● **СПИСОК ЗАДАНИЙ**:
1. Перед каким инквизитором Дульсия Фауре давала показания сорок лет спустя, согласно тексту о катарских общинах?
2. Перепишите из текста о катарских общинах всё, начиная со слов «Человек, дающий показания» и до слов «женщинами – ритуальными компаньонами.».
3. Продолжите текст о катарских общинах, начав сразу после его последнего предложения.

● **ФРАГМЕНТ ТЕКСТА**:
################
Фурньера де Перейль, например, сбежала от мужа около 1200 года и вступила в сестринскую общину в Лавеланет, забирая с собой Азалаис, свою юную дочь, которую она тоже уговорила принять монашеские обеты; Флор де Бельпеш оставила своего мужа Гийома, одного из совладельцев Ле Ма Сент Пуэлль, и нашла убежище у своей свекрови Гарсенды, в женской общине. Несколько других, неудачно вышедших замуж женщин, сумели воспользоваться альтернативой, которую предлагали им катарские сестринские общины, на то время бывшие яркой формой женской эмансипации, которые давали женщинам возможность жить доходами от собственных трудов, а не зависеть от доминирования мужчин. Дульсия Фауре, из Велленев ля Комталь, оставила своего мужа около 1206 года, когда она была еще очень молодой, чтобы присоединиться к Добрым Женщинам своей деревни, Гайлларде и ее компаньонкам, а потом была представлена как неофитка сестринской общине, возглавляемой Бланш де Лаурак в Кастельнодари. В конце концов она отказалась от своего намерения, не выдержав суровой аскетической жизни катарских монахинь, о чем она свидетельствует, сорок лет спустя, перед инквизитором Бернардом де Ко. (9)

Но часто, когда мы говорим о семье, то видим, как и мать и отец, одновременно принимают решение придерживаться монашеских обетов катаров. Подобная ситуация является очень характерной для катаризма, и о ней есть очень ранние свидетельства. Подобные случаи отмечаются Ефимием из Периблетоса в богомильских общинах в Малой Азии около 1030 года. В 1145 году, Жоффре д’Оксерр отмечает пример такой решительной супружеской пары в Тулузе, которая отказалась от материальных богатств и оставила родственникам своего малолетнего ребенка, присоединившись соответственно к мужской и женской общине в одной из окситанских бургад, которые уже тогда, во времена миссии Бернара из Клерво, считались в этом регионе рассадниками ереси. В начале тринадцатого столетия такие примеры совместных решений были многочисленны и характерны для супружеских пар, достигших достаточно пожилого возраста, дети которых уже выросли и встали на ноги. Тогда родители начинали думать о своей религиозной жизни, как это случилось с Фэй и Пьером де Дюрфор, совладельцами Фанжу. Двое из их детей, Пьер и Индия, последовали их примеру; но часто информация, которую можно обнаружить в показаниях, слишком мала, чтобы делать обобщения.

«У меня была сестра по имени Риксенда» - сознается Гийом Грэйль из Ле Кассе, в 1245 году. «Она стала еретичкой, а ее муж Бернард Когуль тоже стал еретиком; они оба оставили castrum и жили в лесу очень долгое время; это было 25 лет тому назад и больше (то есть это было около 1220 года)…

Человек, дающий показания – как другие жители городка – очень часто говорили о том, что они встречали Доброго Человека Когуля и Добрую Женщину Когулю, во время их евангельской деятельности, и каждый/каждая из них были соответственно с soci или socia, то есть с мужчинами или женщинами – ритуальными компаньонами.
################
● **СТРОКИ**:
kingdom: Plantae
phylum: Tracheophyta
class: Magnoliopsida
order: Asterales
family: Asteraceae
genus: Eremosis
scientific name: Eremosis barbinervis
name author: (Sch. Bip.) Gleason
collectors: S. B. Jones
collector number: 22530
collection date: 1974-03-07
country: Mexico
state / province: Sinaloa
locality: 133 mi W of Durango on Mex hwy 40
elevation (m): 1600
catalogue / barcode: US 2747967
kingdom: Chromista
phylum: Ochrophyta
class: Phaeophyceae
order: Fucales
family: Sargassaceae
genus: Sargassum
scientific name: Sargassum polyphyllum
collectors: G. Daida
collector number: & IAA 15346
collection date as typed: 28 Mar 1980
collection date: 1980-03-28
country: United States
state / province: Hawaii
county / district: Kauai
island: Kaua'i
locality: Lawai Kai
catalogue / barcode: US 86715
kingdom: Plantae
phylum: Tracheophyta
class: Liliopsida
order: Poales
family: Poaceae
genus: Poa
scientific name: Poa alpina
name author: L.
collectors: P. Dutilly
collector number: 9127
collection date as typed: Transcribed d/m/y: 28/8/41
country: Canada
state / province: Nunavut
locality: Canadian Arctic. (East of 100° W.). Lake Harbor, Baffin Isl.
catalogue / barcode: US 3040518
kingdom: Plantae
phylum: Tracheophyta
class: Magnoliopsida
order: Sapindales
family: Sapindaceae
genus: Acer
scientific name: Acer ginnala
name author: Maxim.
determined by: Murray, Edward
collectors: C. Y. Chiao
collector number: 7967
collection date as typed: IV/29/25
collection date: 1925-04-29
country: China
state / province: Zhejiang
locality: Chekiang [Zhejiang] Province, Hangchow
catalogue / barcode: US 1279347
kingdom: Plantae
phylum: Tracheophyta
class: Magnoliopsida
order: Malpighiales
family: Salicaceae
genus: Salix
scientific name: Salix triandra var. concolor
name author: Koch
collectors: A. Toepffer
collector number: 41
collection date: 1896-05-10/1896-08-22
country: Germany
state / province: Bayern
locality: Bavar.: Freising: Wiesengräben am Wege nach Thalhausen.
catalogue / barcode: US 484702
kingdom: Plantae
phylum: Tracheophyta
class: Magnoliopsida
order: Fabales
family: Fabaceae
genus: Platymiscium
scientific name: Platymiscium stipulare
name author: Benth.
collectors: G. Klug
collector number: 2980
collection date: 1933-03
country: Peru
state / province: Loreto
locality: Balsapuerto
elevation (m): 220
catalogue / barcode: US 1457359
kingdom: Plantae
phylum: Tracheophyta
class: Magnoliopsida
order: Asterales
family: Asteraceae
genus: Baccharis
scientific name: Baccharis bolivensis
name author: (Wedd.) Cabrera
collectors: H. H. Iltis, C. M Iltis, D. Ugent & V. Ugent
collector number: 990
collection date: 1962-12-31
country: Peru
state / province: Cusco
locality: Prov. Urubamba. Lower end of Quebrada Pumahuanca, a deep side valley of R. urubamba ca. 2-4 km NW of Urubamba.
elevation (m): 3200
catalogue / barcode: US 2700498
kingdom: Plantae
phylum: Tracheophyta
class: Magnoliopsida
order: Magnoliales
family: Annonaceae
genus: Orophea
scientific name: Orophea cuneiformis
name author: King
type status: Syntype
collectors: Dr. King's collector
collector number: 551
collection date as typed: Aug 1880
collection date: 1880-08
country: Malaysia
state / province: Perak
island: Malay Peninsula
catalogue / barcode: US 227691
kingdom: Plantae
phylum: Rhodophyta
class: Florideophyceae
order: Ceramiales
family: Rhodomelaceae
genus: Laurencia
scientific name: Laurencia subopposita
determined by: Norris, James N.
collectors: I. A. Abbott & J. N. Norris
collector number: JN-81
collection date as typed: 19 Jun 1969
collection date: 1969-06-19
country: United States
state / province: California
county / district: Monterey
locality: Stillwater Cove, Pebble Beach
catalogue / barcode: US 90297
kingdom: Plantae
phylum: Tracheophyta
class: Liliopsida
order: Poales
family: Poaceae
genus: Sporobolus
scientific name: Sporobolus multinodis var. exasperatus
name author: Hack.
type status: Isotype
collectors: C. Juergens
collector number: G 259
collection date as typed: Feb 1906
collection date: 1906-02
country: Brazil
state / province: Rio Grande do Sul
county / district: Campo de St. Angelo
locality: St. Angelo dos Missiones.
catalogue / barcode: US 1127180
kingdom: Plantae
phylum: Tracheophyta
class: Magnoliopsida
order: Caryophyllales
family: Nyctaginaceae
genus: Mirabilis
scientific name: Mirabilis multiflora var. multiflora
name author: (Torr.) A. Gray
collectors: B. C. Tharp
################
● **ОТВЕТЫ**:
1. Перед инквизитором Бернардом де Ко.

2.
Человек, дающий показания – как другие жители городка – очень часто говорили о том, что они встречали Доброго Человека Когуля и Добрую Женщину Когулю, во время их евангельской деятельности, и каждый/каждая из них были соответственно с soci или socia, то есть с мужчинами или женщинами – ритуальными компаньонами.

3.
«Мой отец Раймонд Отье и моя мать Раймонда, его жена, оба стали еретиками», - признается Гийом Отье из Виллепинте, в том же году (1245). «Потом оба они обратились и примирились с католической верой, благодаря святому Доминику и аббату Виллелонге. Это было тридцать лет назад, и они получили свои письма о воссоединении (около 1215 года). Но моя мать Раймонда решила вернуться к своим еретическим извращениям, снова стала еретичкой и ее сожгли. Но я никогда не кланялся ей…(10).

Могут ли эти случаи, когда оба родителя принимали религиозное призвание, рассматриваться как потенциальная угроза семье и социальным связям? Исследователь легко может заметить, что часто, если не всегда, дети тоже старались следовать по религиозным стопам родителей, особенно следовать примеру матери. Иногда мы можем видеть как целые семьи, единым блоком вступают в катарскую Церковь, как, например, Дюрфоры (оба родителя, дочь и сын) или семья католического епископа Каркассона Бернара Раймонда (его мать, двое братьев и две сестры были Добрыми Мужчинами и Женщинами). Я уже упоминала об альянсах мать-дочь, как, например, Аструга, Пейрония и Арнода де Ламот, но были и другие. Такие примеры очень многочисленны и показывают, что семьи поставляли в катарский клир не только пожилых людей, родителей, более часто матерей, дети которых уже выросли – так что демография Окситании не была поставлена под угрозу – но иногда и более молодых мужчин и женщин, отказывавшихся от брака и рождения детей.

Люди, дающие показания, часто даже называют одним родовым именем группы родственников, одновременно принимавших монашеские обеты катаров. Например «Ругьеры» - это сестры Диас, Пейрония и Гильельма, дочери семьи Ругьеров из Виллепинте; все три сестры стали Добрыми Женщинами, и мы можем проследить их судьбу в течение тридцати лет, от общины в Лабурд, где они жили перед крестовым походом, до Лаурагэ, где они прятались в период введения инквизиции, и до Ломбардии, куда они в конце концов эмигрировали в 1235 году или около того. Упоминаются также «Марморьеры» из Монтань Нуар, «Одена» и «Бруна» из Ле Ма Сент Пуэлль, или «Перрьеры» в Лаворе, родом из Тулузы. (11)

Таким образом, в большом количестве семей верующих, в самой их сердцевине, в их лоне, было как минимум один или больше членов катарского клира, с которыми они встречались, постоянно контактировали и пользовались их помощью и советами. В отличие от тех семей, чьи родственники стали католическими монахами и монахинями, катарские монахи и монахини никогда не уходили из мира. Более того, они продолжали играть очень активную роль в семейных делах. Кроме того, семейные связи оставались для них очень сильными и значительными даже тогда, когда они жили в монашеских общинах. Фактически можно говорить о семейных связях с катарской Церковью и внутри этой Церкви, и эти связи были очень тесными, даже во времена репрессий. Сама структура катарской Церкви и ее деятельности ясно демонстрировала поощрение таких духовных связей и близости, и очевидно базировалась на этих сильных семейных связях, характерных для окситанского общества. Если кто-то решался избрать катарский вариант христианской веры, то это вовсе не приводило к разрыву социальных и эмоциональных связей с их семьями. Как целые семьи присоединялись к катарской Церкви, так и Церковь входила в семью.

Катарские дома или катарские семьи?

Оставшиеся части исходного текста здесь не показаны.